#### [Testo fornito]
La scelta dei pigmenti trasparenti è molto importante nella pittura per quello che riguarda il mio lavoro perchè permette di vedere sempre un poco ciò che c'è dietro ed anche dal punto di vista filosofico capire per vedere ciò che c'è dietro è un aspetto che a me personalmente ha sempre interessato.
Mescolerò queste due tecniche, la pittura ad olio con i vapori di paraffina e lo farò per la prima volta all'aperto perchè io in genere lavoro nel mio studio dove l'aria è assolutamente ferma e dove posso avere il controllo assoluto di questo caos che ho generato, mentre qui all'aria aperta non so cosa succederà.
Nelle prime due ore con questa tecnica dei fumi stabilisco un primo strato dove già il cervello può cominciare a lavorare attivando le sue sinapsi e riconoscere ciò che sta dietro al fumo.

#### [Compito da svolgere]
Cita il passo del testo sulla pittura con i vapori di paraffina che va da "La scelta dei" fino a "so cosa succederà." compreso.

Dati estratti da una raccolta:
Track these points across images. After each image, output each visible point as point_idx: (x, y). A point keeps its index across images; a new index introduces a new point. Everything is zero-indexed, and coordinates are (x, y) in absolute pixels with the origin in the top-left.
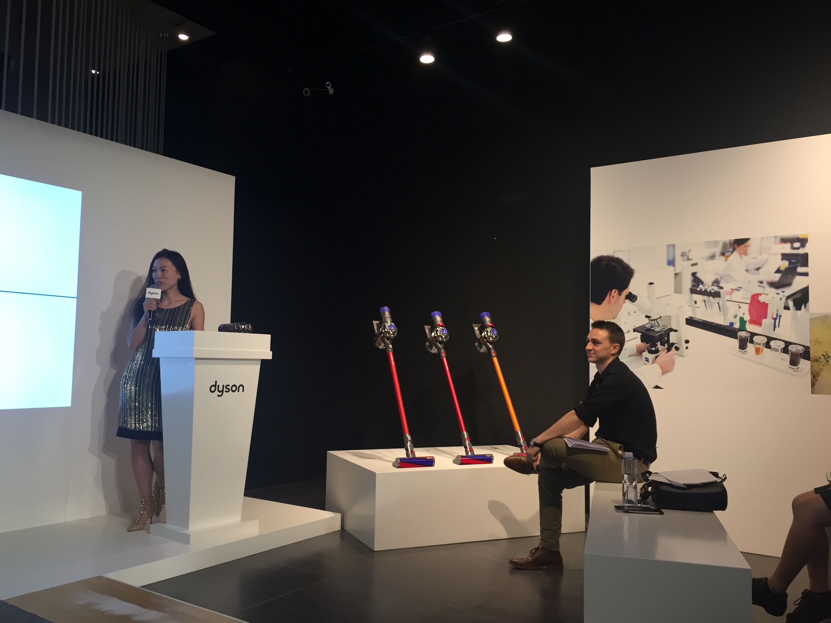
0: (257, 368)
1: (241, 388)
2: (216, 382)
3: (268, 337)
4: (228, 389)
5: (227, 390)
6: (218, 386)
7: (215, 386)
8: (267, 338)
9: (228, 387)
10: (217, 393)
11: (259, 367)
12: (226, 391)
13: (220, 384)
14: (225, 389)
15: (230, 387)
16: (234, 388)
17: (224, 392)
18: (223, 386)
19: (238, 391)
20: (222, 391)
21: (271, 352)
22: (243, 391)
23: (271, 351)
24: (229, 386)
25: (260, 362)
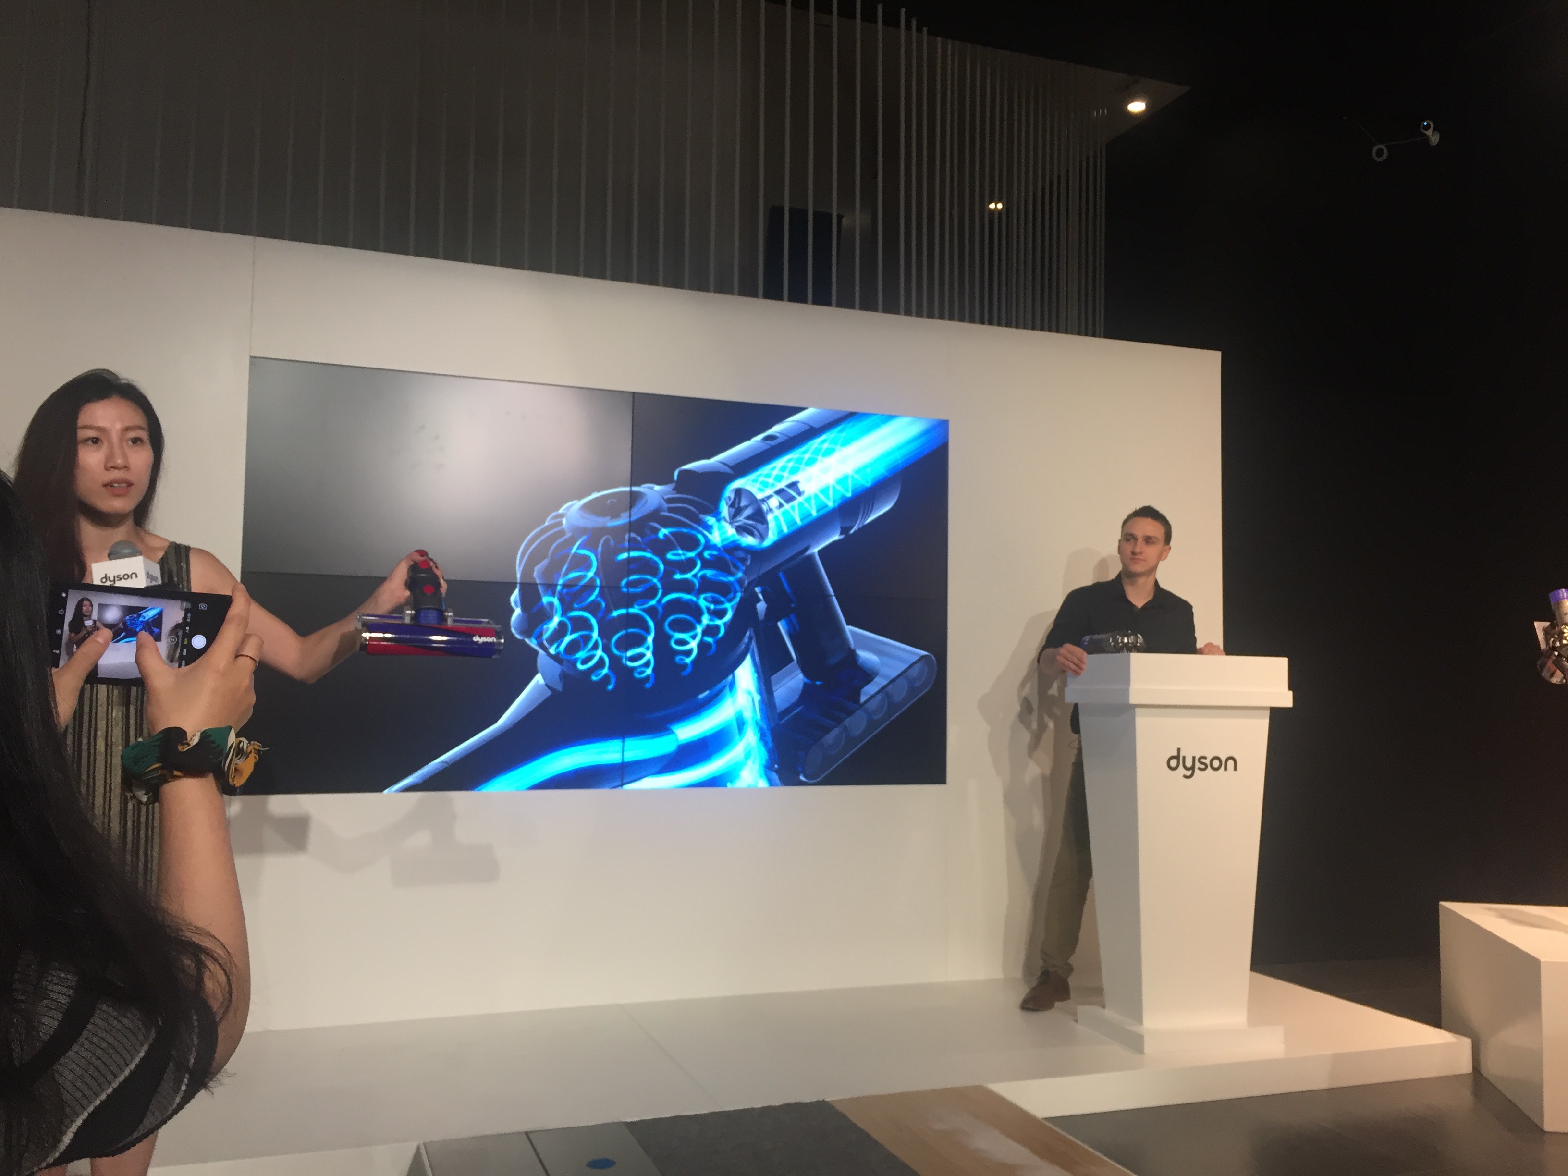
1: (1231, 763)
2: (1179, 750)
3: (1284, 662)
4: (1202, 764)
5: (1203, 766)
6: (1184, 758)
7: (1177, 757)
8: (1281, 665)
9: (1203, 760)
10: (1181, 771)
12: (1200, 769)
13: (1188, 754)
14: (1197, 765)
15: (1207, 761)
16: (1216, 764)
17: (1197, 770)
18: (1194, 758)
19: (1226, 769)
20: (1192, 768)
21: (1292, 692)
22: (1235, 769)
23: (1289, 690)
24: (1205, 758)
25: (1268, 712)
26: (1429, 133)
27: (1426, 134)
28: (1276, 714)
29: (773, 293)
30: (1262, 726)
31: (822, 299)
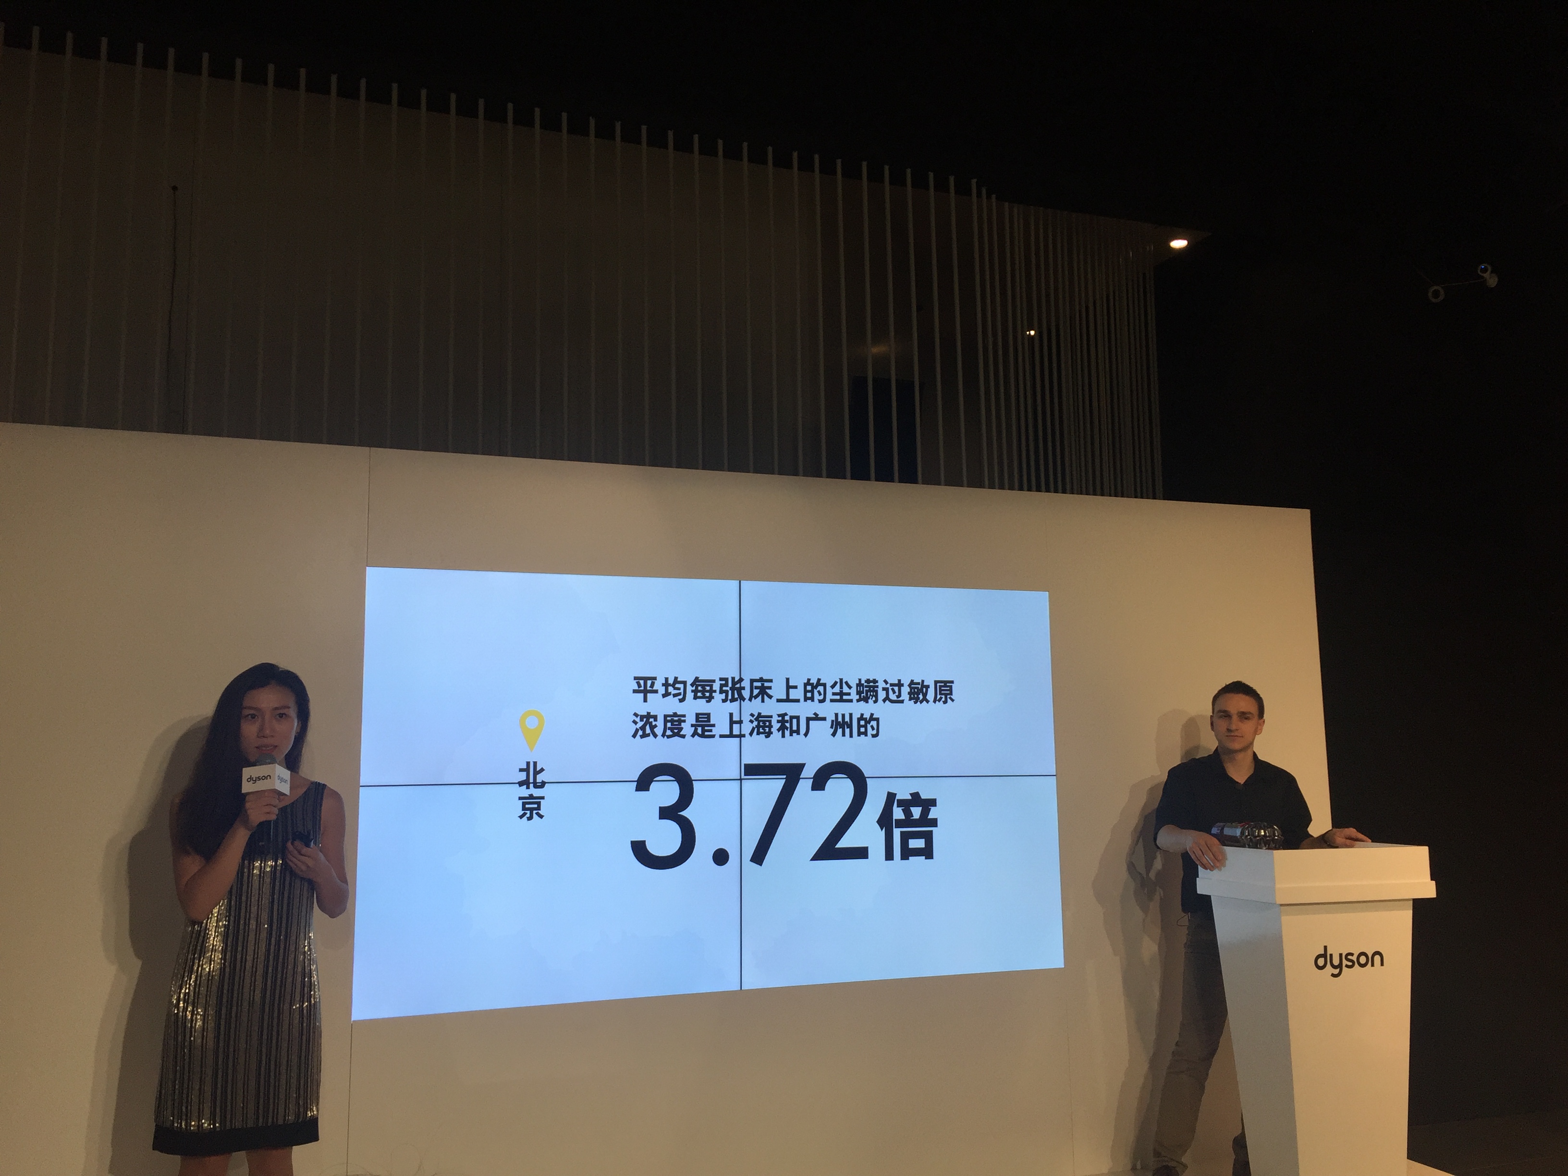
0: (1407, 916)
1: (1377, 958)
2: (1325, 948)
3: (1424, 851)
4: (1350, 961)
5: (1350, 964)
6: (1331, 955)
7: (1324, 956)
8: (1420, 855)
9: (1350, 957)
10: (1329, 969)
11: (1409, 914)
12: (1347, 966)
13: (1335, 951)
14: (1345, 962)
15: (1354, 958)
16: (1363, 960)
17: (1344, 969)
18: (1341, 955)
19: (1373, 965)
20: (1340, 966)
21: (1434, 882)
22: (1382, 964)
23: (1432, 880)
24: (1352, 954)
25: (1411, 902)
26: (1486, 275)
27: (1483, 277)
28: (1420, 906)
29: (860, 474)
30: (1405, 918)
31: (909, 477)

#### [Risultato del compito]
La scelta dei pigmenti trasparenti è molto importante nella pittura per quello che riguarda il mio lavoro perchè permette di vedere sempre un poco ciò che c'è dietro ed anche dal punto di vista filosofico capire per vedere ciò che c'è dietro è un aspetto che a me personalmente ha sempre interessato.
Mescolerò queste due tecniche, la pittura ad olio con i vapori di paraffina e lo farò per la prima volta all'aperto perchè io in genere lavoro nel mio studio dove l'aria è assolutamente ferma e dove posso avere il controllo assoluto di questo caos che ho generato, mentre qui all'aria aperta non so cosa succederà.